Don’t get me wrong. Our town and house were lovely. But it was late fall, just before Thanksgiving, when we officially moved in. Gone were the leafy green trees lining the streets, the lush lawns, the children playing outside, the feel of vacation in the air that were there when we were house hunting. Instead, it was cold and gray, and so deserted and quiet. Our house was right next to a big, beautiful park and within walking distance of the playground, but it wasn’t nearly as close as it had been in our old neighborhood. And we were lucky to see even one other child there in those early months. It was so different from where we’d been. The time right around the holidays was always so vibrant and bustling in New York. Here … not so much. Or, at least, that’s how it seemed initially.

The first week, I got lost driving the kids somewhere and silently wept (hopefully without them noticing), longing to be back in Manhattan. I fought back tears again when my husband ushered me to the local DMV to get my New Jersey license and give up my New York one. There was such a finality to that, a feeling that I was stuck and never going back to my “real” home. And they don’t even let you smile for the photo here! What kind of place was this, anyway?

I had to get in the car to go anywhere—the drugstore, the doctor’s office, the supermarket, the dry cleaner—whereas before it had all been within walking distance. Yes, it sounds obvious—why hadn't I thought of it earlier? But the reality of the suburbs was totally different from the romantic idea of it all.

Even calling my old city pediatrician, whom I loved, to tell her we were switching to someone local was traumatic.

What had I done? Had I just made the biggest mistake of my life? I felt like City Mouse trading places with her Country Mouse cousin. Totally out of place.

But slowly, something pretty miraculous happened. As we settled in, I grew attached to our quaint new community, cute town and my suburban mom life. Our charming old house began to feel more and more like home. I realized how close-knit the people here were, what camaraderie there was among residents and what kind-hearted neighbors we had.

One wintry morning, after yet another big snowfall, I got stuck in my driveway as I was pulling out to go to the train station. Not one, not two, but three of my neighbors heard my wheels spinning and rushed over to help dig me out.

And there were so many things for children and families to do together. Though we’d lived in a very family-friendly New York neighborhood, our suburban home took it to a whole new level. There was a tree lighting with Santa right after Thanksgiving, and a trolley ride through town closer to Christmas. There were lots of street fairs and festivals all throughout the year. There were block parties. There were cute kid-friendly restaurants, ice cream shops and stores everywhere. There was a great town pool to join in the summer and a river with ducks and canoes drifting by in the warmer months that we could see from our house. And that was only in our little suburb. There were so many other nice ones close by with their own perks and fun things to do.
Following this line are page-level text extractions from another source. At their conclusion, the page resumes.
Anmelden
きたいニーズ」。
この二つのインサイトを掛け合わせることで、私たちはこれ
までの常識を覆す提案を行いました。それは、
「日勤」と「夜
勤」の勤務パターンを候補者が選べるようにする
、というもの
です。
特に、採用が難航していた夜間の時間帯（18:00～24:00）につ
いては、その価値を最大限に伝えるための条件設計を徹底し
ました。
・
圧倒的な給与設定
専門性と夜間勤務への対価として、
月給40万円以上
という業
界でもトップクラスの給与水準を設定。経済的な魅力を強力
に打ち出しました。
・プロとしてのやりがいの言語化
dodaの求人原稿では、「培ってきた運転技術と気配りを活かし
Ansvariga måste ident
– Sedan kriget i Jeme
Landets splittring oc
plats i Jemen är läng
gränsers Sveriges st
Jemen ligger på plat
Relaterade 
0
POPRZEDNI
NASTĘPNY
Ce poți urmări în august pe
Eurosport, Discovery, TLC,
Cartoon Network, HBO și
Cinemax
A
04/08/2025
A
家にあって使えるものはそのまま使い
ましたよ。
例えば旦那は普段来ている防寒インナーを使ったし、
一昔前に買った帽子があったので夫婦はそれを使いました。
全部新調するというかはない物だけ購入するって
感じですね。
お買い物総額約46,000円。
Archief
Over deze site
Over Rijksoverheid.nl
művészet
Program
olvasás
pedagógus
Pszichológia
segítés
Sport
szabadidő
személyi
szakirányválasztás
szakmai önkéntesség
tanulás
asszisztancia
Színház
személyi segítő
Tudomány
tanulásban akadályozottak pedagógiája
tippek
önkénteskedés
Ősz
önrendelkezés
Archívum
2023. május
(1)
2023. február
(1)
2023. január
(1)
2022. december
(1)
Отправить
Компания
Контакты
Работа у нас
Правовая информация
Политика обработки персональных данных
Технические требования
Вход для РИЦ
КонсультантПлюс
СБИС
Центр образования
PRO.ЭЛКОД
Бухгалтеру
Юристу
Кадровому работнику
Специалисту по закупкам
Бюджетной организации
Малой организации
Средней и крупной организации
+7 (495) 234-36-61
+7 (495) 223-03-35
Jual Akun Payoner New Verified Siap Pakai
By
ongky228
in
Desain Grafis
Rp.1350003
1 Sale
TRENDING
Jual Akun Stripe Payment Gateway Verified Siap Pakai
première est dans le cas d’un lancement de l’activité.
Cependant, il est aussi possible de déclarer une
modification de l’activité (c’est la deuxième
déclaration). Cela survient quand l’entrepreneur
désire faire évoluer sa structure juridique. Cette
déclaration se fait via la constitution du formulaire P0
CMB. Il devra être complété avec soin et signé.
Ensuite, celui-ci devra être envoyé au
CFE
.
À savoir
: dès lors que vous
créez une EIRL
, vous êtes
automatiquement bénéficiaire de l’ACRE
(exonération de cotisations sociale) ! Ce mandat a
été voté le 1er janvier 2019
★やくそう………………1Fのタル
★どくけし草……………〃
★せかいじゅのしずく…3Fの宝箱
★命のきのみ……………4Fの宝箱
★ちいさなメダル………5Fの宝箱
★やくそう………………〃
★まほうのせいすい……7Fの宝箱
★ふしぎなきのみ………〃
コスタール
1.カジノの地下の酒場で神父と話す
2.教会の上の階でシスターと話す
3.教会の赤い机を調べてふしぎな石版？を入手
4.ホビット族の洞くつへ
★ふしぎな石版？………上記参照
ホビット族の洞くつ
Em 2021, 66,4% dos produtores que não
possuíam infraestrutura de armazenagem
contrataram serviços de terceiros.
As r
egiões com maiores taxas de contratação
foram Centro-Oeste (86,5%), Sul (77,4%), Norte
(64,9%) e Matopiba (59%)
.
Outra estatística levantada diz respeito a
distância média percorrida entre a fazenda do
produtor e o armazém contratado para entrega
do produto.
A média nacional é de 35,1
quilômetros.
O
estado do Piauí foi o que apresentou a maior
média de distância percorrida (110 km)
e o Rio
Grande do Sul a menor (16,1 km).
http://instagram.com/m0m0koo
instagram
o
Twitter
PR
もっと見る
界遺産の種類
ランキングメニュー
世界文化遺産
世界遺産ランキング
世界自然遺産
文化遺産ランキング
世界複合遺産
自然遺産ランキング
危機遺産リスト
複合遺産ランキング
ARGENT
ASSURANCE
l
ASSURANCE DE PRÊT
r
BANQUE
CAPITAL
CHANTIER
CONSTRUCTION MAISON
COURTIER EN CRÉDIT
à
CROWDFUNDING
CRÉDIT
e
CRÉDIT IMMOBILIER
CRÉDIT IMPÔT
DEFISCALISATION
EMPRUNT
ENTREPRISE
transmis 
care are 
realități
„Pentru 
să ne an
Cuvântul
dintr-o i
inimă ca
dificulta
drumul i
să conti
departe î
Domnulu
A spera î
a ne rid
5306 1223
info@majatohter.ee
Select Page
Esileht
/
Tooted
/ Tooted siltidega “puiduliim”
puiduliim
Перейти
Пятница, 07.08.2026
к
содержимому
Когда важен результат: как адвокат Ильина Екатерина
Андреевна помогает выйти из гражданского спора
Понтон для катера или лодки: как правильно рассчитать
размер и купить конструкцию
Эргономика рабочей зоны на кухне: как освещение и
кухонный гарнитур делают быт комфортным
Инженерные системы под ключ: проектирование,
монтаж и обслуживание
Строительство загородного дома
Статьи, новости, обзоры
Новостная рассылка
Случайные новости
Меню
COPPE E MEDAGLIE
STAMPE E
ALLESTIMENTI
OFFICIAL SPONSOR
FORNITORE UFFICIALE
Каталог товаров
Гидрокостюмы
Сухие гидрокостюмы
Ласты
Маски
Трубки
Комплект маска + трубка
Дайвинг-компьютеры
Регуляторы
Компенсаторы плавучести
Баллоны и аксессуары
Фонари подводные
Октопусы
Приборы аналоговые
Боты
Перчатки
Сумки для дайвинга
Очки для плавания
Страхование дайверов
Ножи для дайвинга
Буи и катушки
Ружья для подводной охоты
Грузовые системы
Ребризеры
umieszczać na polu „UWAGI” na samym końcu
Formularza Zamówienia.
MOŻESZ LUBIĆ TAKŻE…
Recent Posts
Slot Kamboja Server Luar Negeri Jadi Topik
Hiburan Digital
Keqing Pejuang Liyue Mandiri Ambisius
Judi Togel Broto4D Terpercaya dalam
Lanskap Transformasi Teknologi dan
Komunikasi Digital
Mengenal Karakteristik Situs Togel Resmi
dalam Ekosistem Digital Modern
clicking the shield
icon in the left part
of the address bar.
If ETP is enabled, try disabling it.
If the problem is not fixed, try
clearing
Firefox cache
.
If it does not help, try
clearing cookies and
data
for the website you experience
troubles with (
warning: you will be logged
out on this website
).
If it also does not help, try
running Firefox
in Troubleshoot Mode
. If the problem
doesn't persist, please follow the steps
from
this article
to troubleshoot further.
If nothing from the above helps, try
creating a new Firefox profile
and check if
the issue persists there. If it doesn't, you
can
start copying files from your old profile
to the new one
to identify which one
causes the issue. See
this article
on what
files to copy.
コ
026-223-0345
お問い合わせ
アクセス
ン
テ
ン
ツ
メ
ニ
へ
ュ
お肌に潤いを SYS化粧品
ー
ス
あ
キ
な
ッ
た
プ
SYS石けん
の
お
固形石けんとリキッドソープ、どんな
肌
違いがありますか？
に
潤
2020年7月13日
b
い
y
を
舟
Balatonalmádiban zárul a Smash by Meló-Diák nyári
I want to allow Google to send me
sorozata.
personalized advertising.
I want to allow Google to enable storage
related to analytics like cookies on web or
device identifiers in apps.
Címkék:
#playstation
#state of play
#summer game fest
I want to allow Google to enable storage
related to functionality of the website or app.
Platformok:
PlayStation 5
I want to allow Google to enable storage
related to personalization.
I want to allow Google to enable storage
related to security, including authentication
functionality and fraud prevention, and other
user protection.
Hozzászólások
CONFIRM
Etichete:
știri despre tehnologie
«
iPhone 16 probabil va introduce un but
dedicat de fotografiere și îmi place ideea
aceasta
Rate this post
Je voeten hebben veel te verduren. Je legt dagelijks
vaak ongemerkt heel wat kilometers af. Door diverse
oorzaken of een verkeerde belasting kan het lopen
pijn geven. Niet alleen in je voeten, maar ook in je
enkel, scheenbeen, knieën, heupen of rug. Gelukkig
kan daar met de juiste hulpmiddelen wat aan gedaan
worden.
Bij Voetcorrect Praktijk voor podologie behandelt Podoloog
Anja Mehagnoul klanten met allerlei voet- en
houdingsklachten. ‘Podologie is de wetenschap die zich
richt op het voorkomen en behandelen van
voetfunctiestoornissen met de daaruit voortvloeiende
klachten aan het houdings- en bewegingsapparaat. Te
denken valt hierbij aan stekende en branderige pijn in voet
Our daycare, where our children went part-time, became like another little family to us. We already knew one couple with a young child in town when we moved, but suddenly our friends multiplied, practically overnight. And it happened again more recently when we started going to church.

Now, a year later, it feels even more like home than our beloved New York neighborhood had.  And though I still miss our old place sometimes, I can no longer imagine going back there to live. I’ll always have that city girl in my heart. But I’m a suburban mom now, and I love it. This is where my family and I belong.